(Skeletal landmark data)
◆ ◆ ◆

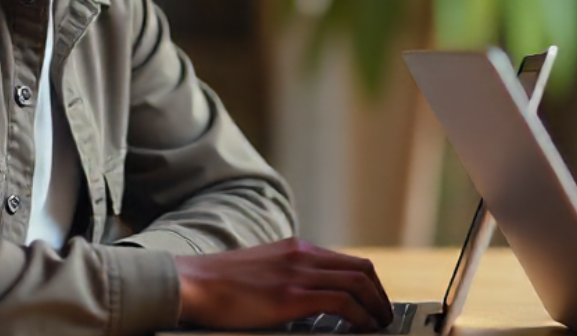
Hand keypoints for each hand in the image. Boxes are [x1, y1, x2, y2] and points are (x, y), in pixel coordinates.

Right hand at [173, 238, 392, 330]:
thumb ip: (286, 277)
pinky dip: (360, 315)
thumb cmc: (219, 285)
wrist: (192, 283)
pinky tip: (363, 328)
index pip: (347, 261)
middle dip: (379, 294)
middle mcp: (303, 255)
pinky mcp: (290, 296)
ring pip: (357, 282)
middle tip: (384, 315)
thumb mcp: (262, 271)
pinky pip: (341, 302)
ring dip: (376, 305)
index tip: (374, 301)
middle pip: (360, 269)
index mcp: (297, 249)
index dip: (368, 283)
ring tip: (380, 324)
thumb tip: (307, 300)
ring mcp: (298, 273)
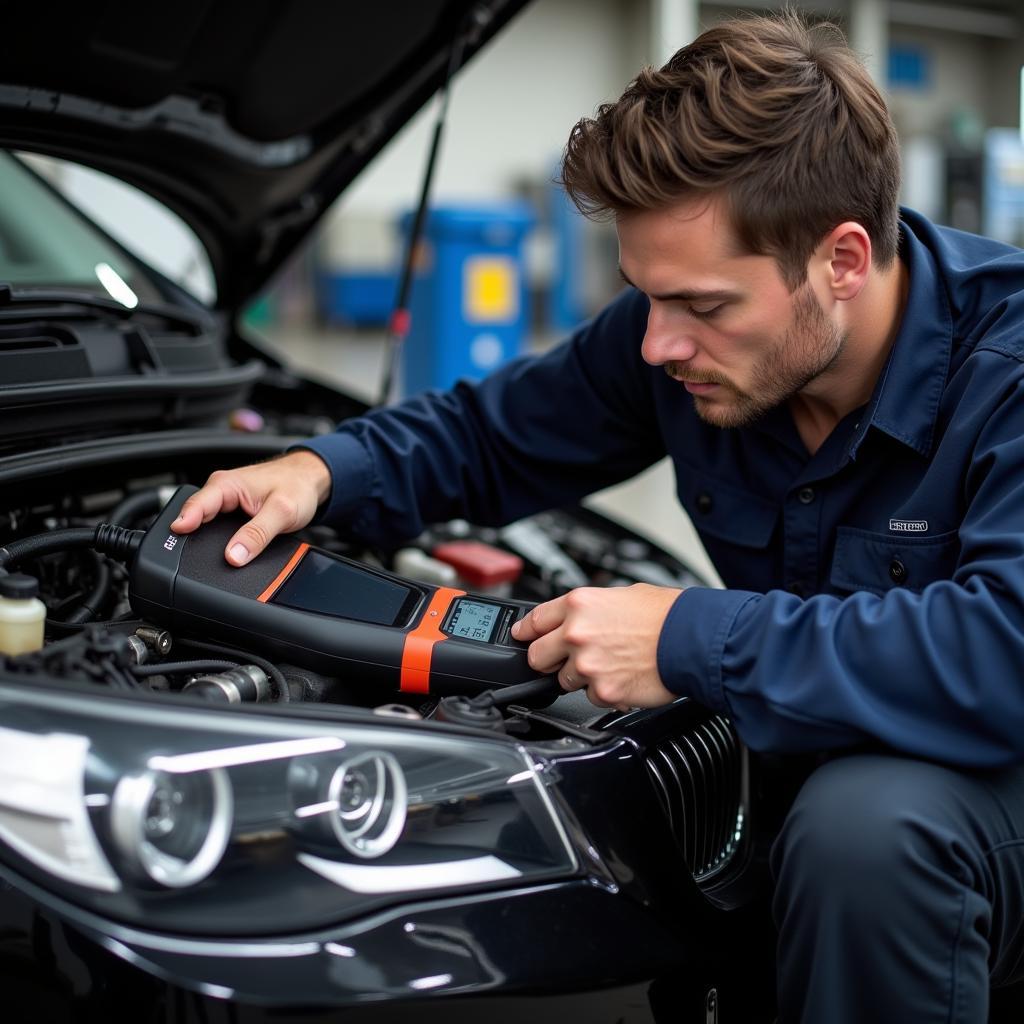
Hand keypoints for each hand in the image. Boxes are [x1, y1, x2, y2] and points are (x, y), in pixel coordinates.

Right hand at [170, 450, 331, 564]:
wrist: (310, 481)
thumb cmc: (297, 486)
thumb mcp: (281, 512)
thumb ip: (258, 534)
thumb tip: (234, 555)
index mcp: (226, 484)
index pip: (196, 504)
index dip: (184, 523)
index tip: (176, 537)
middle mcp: (221, 491)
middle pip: (195, 517)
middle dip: (191, 537)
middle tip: (188, 559)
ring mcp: (225, 502)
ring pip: (206, 524)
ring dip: (204, 539)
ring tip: (205, 558)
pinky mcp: (232, 512)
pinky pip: (217, 527)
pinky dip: (217, 539)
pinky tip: (221, 551)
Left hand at [510, 583, 680, 709]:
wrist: (691, 639)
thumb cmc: (666, 615)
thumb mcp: (621, 595)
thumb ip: (590, 610)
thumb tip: (576, 619)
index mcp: (579, 605)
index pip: (534, 621)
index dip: (525, 631)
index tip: (522, 636)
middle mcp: (576, 634)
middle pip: (537, 656)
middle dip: (549, 659)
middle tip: (567, 658)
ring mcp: (586, 665)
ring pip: (564, 680)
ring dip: (581, 677)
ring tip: (610, 665)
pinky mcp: (602, 692)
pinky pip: (591, 698)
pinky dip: (604, 692)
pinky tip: (623, 677)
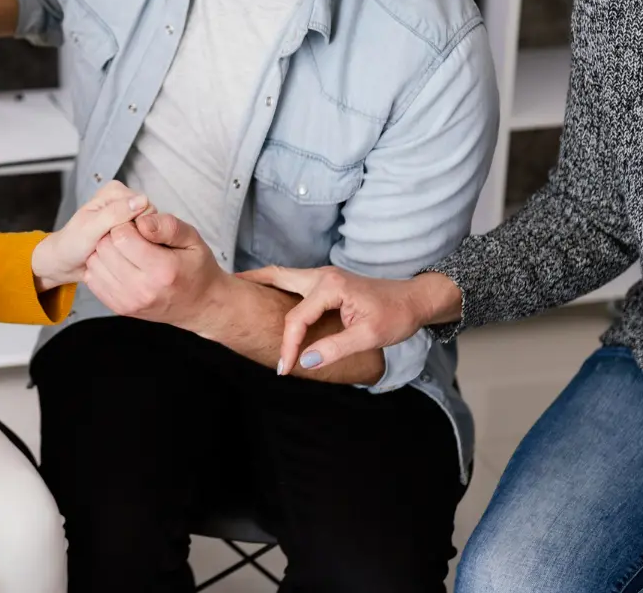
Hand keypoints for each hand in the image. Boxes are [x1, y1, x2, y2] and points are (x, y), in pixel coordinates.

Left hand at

◆ ◆ ◆

#### TASK INSTRUCTIONS
Once the line with "ring dip: (376, 305)" has been found above, output that line and every later line exactly, stopping after the line with "pinky dip: (217, 539)", and omit the pictures.

#### ANSWER
ring dip: (376, 305)
index tip: (374, 301)
middle pip: (360, 269)
index mcp: (297, 249)
index dip: (368, 283)
ring tip: (380, 324)
thumb tip: (307, 300)
ring mcp: (298, 273)
Hand keypoints for each hand in the image. Boxes are [x1, y1, x2, y2] and points are (x, y), in pixel coordinates.

Right hand at [170, 450, 331, 564]:
wrist: (310, 481)
thumb cmc: (297, 486)
thumb mcp: (281, 512)
thumb ip: (258, 534)
thumb tip: (234, 555)
index mcp: (226, 484)
index pip: (196, 504)
index dip: (184, 523)
index tip: (176, 537)
middle mcp: (221, 491)
middle pip: (195, 517)
middle dip: (191, 537)
middle tip: (188, 559)
ring mcp: (225, 502)
ring pip: (206, 524)
ring dip: (204, 539)
ring tip: (205, 558)
pinky mcp: (232, 512)
pinky pip: (217, 527)
pinky dip: (217, 539)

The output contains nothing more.